I agree with a nitpick: you may condition yourself to not care about her. You may also condition yourself to not care about whether or not she responds even if you do still care about her. More accurately, you're conditioning yourself to care less about these things, which may or may not result in not caring at all. And to be fair, part of the problem is that you (the hypothetical you) care too much about whether or not she responds/want to break up with you/whatever and maybe you care too much about her specifically.
I basically want to push back on the idea that saying "fuck it, she's just a girl" is harmful. It might not be, depending. Not that I necessarily think you're saying that, but it's easy to see how someone might interpret you that way.
Yeah, I think we're on the same page. Our general sentiment of "I will remind myself that the situation is not as awful as my anxiety is making me feel" is the same.
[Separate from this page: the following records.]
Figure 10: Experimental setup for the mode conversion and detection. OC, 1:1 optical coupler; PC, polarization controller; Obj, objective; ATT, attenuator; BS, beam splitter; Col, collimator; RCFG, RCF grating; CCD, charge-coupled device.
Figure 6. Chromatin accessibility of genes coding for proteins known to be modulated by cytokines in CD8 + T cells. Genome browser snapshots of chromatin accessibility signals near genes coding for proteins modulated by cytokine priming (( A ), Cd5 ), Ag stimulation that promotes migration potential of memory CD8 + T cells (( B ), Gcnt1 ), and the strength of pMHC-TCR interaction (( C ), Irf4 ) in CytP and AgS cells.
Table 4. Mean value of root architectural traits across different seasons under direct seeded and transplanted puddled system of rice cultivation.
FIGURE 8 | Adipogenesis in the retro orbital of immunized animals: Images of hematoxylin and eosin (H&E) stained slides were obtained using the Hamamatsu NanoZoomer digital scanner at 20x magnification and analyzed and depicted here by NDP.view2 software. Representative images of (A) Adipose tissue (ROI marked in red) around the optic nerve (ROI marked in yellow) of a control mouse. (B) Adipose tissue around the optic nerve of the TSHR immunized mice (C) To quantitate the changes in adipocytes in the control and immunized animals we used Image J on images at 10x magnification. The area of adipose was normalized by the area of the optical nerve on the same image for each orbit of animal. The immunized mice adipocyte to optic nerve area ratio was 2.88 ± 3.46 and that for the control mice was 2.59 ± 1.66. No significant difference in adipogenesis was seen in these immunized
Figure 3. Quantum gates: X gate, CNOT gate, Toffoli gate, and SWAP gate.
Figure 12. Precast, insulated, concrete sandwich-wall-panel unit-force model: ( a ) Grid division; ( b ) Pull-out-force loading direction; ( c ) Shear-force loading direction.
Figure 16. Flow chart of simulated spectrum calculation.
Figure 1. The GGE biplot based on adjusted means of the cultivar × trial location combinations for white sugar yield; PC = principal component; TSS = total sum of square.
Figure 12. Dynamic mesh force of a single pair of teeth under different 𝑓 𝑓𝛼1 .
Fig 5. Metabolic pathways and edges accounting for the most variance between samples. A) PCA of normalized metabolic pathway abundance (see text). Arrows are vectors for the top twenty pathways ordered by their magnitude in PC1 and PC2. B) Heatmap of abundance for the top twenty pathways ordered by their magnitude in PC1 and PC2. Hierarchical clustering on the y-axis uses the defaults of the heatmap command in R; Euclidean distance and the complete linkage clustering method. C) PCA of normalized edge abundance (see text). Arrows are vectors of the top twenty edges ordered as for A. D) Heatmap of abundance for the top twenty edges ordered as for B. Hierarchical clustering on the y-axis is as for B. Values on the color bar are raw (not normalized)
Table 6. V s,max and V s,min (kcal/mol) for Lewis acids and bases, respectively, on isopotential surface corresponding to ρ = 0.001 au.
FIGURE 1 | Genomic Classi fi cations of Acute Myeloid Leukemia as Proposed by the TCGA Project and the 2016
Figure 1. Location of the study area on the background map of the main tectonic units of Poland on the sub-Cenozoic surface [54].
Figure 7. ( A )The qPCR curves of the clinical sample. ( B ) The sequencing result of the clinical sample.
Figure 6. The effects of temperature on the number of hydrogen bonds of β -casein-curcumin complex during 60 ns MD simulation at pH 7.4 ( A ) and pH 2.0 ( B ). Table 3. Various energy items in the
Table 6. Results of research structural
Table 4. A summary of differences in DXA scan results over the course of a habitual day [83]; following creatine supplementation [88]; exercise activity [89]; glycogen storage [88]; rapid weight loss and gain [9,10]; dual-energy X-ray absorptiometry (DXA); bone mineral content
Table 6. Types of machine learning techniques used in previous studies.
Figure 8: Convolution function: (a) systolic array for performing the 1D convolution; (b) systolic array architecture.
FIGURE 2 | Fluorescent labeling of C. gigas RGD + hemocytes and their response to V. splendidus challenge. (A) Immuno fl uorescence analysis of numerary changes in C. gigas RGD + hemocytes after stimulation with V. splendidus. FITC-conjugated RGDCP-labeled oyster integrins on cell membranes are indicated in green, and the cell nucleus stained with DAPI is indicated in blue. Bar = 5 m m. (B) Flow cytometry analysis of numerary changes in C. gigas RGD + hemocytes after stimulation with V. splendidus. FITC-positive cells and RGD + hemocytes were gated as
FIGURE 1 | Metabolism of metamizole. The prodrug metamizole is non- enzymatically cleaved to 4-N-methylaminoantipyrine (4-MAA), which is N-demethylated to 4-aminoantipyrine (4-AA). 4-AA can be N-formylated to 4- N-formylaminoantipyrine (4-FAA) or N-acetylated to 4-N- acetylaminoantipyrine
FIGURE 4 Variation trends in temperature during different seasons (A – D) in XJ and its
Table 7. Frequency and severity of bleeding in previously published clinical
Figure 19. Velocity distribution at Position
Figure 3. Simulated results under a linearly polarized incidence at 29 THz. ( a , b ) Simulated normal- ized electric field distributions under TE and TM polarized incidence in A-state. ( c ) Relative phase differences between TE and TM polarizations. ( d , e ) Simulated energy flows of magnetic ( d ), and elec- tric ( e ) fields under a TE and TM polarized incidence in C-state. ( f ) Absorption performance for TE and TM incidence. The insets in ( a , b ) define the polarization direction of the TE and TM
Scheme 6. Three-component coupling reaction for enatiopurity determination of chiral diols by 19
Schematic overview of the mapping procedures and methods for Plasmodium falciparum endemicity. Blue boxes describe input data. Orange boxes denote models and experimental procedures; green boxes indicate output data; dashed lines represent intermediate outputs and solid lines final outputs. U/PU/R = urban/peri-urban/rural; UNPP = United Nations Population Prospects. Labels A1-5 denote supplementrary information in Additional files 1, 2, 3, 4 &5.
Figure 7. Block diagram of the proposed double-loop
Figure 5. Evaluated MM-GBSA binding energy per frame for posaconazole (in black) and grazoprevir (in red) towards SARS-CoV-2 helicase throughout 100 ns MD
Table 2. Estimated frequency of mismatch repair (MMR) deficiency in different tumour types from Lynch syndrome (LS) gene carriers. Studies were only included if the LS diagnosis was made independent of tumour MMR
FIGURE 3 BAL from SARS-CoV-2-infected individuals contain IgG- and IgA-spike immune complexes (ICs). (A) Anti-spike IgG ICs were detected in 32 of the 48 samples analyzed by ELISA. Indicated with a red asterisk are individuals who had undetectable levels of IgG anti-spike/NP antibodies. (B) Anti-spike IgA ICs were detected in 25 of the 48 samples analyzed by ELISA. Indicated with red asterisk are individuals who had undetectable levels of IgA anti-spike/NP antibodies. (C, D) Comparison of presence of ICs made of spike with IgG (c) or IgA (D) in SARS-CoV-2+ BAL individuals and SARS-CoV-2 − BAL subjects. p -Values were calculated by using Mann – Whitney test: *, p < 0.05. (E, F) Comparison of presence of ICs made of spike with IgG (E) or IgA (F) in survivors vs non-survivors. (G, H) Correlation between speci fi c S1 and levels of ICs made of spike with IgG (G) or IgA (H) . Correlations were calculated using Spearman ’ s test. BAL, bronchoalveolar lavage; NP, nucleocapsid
I basically want to push back on the idea that saying "fuck it, she's just a girl" is harmful. It might not be, depending.
Right! Depending on what you mean by that, it might not be harmful at all. But I think there's value in being really precise and unambiguous about which things to care less about, because otherwise you might accidentally stop caring about some pretty important things, thoughts being cache-able and all.
I started going out with a fantastic girl a couple of weeks ago. Everything is great, except that whenever I've sent her a text message or email requesting something and haven't received a response yet, I experience significant dysphoric anxiety, fearing that her response will be not just "no" but "no and I don't want to date you any more". This is due to brain chemistry or personal history, take your pick—either seems like a possible explanation to me. But there's certainly no evidence supporting the idea that this is likely to happen, nor is the anxiety helping me prevent it or helping me in any other way.
Does anyone have evidence-based advice, or pointers to same, on dealing with this kind of issue? It is the only splotch on what have otherwise been the best two weeks of my life.